I'm only guessing at the bottlenecks here, but I suspect a significant problem is that you reopen the output file every time you read a block.

Your for loop can be significantly improved by not iterating over the indexes, but the filenames themselves. You aren't using the index anyway. (see benj1's code for an example of this)

Your method of testing for the end of the file can be simplified. Just compare the length of the string that read() returned to the size you expected, and if it did not return enough, it has met EOF.

In addition, I think 10 KB is a rather small block size.

My version:



import os.path

Files = ["1.part", "2.part", "3.part"]
OutFile = "source"

ReadSize = 1024 * 1024 # 1 MB

out = open(OutFile, "a")

for filename in Files:
# Context manager (with statement).

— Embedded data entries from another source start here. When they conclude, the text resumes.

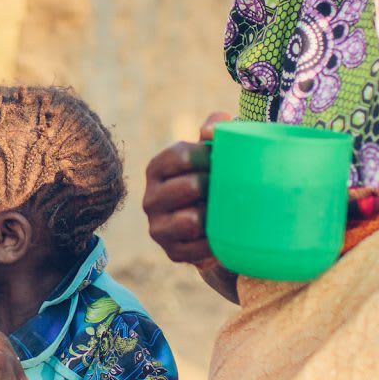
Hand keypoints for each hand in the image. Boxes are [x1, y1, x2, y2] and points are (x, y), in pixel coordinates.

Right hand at [143, 113, 231, 274]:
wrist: (219, 224)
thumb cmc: (217, 176)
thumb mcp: (215, 148)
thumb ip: (215, 127)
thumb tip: (210, 134)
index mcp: (157, 168)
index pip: (182, 156)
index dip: (210, 157)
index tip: (223, 161)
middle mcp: (150, 198)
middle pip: (191, 186)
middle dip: (215, 186)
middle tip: (227, 189)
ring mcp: (158, 227)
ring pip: (192, 220)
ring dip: (214, 215)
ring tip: (223, 211)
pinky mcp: (172, 252)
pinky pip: (200, 247)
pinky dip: (216, 241)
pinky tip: (223, 234)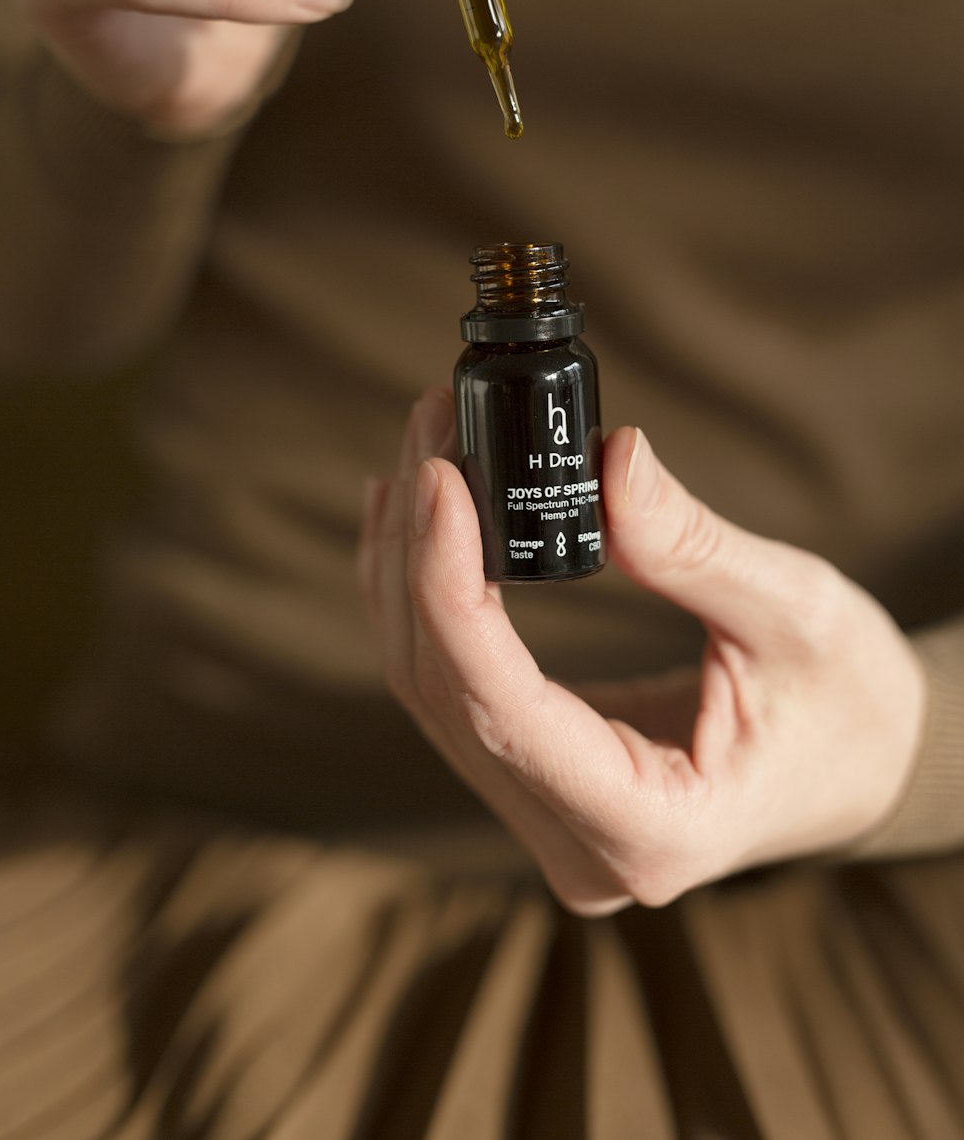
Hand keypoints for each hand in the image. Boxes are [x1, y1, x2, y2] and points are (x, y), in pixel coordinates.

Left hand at [361, 389, 926, 914]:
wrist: (871, 764)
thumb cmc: (852, 705)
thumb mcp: (797, 616)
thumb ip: (695, 548)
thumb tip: (610, 456)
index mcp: (651, 829)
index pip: (503, 709)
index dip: (449, 590)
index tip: (438, 480)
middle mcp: (580, 847)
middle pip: (448, 694)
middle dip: (422, 556)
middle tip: (431, 435)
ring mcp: (550, 822)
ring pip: (434, 691)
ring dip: (412, 568)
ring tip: (420, 453)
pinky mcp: (540, 783)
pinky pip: (454, 690)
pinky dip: (429, 600)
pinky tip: (410, 524)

Ensures the file is closed, without doing it myself
with open(filename) as file:
while True:
tmp = file.read(ReadSize)
out.write(tmp)
if len(tmp) != ReadSize:
break

Can+~
November 29th, 2009, 11:46 PM
If files are small, you could load them into main memory and write them all at once.

baskar007
November 30th, 2009, 06:21 AM
while loop
If the file is too large reading of full file takes large memory ?

baskar007
November 30th, 2009, 06:25 AM
I think the point is so as not to read the files all at once.

I'm only guessing at the bottlenecks here, but I suspect a significant problem is that you reopen the output file every time you read a block.

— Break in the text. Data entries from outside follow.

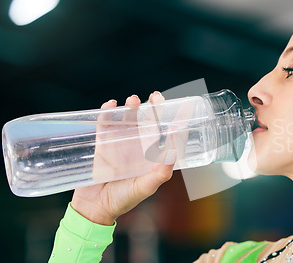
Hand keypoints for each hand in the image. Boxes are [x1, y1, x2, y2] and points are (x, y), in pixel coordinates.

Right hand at [71, 92, 174, 224]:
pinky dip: (107, 112)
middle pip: (148, 120)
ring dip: (131, 106)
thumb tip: (172, 154)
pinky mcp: (102, 142)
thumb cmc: (125, 199)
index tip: (184, 107)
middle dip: (153, 107)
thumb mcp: (146, 187)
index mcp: (151, 155)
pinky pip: (105, 122)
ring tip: (133, 101)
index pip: (166, 133)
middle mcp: (138, 145)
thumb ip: (161, 173)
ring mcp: (119, 142)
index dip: (175, 120)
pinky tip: (111, 105)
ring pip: (128, 117)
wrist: (96, 206)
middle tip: (156, 97)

Your for loop can be significantly improved by not iterating over the indexes, but the filenames themselves. You aren't using the index anyway. (see benj1's code for an example of this)

Your method of testing for the end of the file can be simplified. Just compare the length of the string that read() returned to the size you expected, and if it did not return enough, it has met EOF.

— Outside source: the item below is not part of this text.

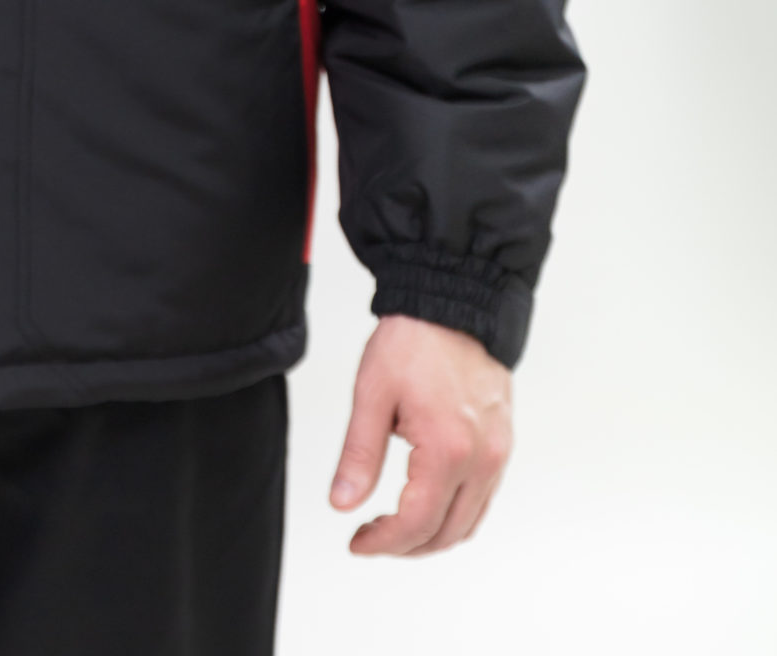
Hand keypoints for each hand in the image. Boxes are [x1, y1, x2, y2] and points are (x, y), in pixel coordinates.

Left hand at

In addition, I think 10 KB is a rather small block size.

My version:



import os.path

Files = ["1.part", "2.part", "3.part"]
OutFile = "source"

ReadSize = 1024 * 1024 # 1 MB

out = open(OutFile, "a")

for filename in Files:
# Context manager (with statement). Ensures the file is closed, without doing it myself
with open(filename) as file:
while True:
tmp = file.read(ReadSize)
out.write(tmp)
if len(tmp) != ReadSize:
break

Thank you,
Now i got an idea.

I have one more question :
Is there is any other way to move all files in to a single file?

snova
November 30th, 2009, 06:42 AM
while loop
If the file is too large reading of full file takes large memory ?

A plain read() call will pull the entire file into memory. Memory is getting cheap and files aren't generally huge, but it's not the best idea.


Thank you,
Now i got an idea.

I have one more question :
Is there is any other way to move all files in to a single file?

How about cat? It just occurred to me:


cat 1.part 2.part 3.part > source
# Or even this:
cat *.part > source

baskar007
December 2nd, 2009, 09:06 AM
A plain read() call will pull the entire file into memory. Memory is getting cheap and files aren't generally huge, but it's not the best idea.



How about cat? It just occurred to me:


cat 1.part 2.part 3.part > source
# Or even this:
cat *.part > source
is *cat* is python code?

nvteighen
December 2nd, 2009, 02:53 PM
is *cat* is python code?

No, it's a command line utility.

DaithiF
December 2nd, 2009, 11:27 PM
is *cat* is python code?
+1 for cat. if it has to be python, you could cheat by wrapping python around cat :p

import subprocess
subprocess.Popen('cat %s > newfile.txt' % ' '.join(files), shell=True)though cats don't normally like being wrapped by pythons ;) melon helmets are fine tho.

fiddler616
December 3rd, 2009, 04:06 AM
though cats don't normally like being wrapped by pythons
Classy.

Does subprocess.Popen(str) arbitarily run str through a bash interpreter? Are there any limits? I feel like this could get out of hand, although I guess bash has:

python -c "<insert code here>"

DaithiF
December 3rd, 2009, 10:08 PM
Classy.

Does subprocess.Popen(str) arbitarily run str through a bash interpreter?

no, not unless you pass True for the Shell parameter.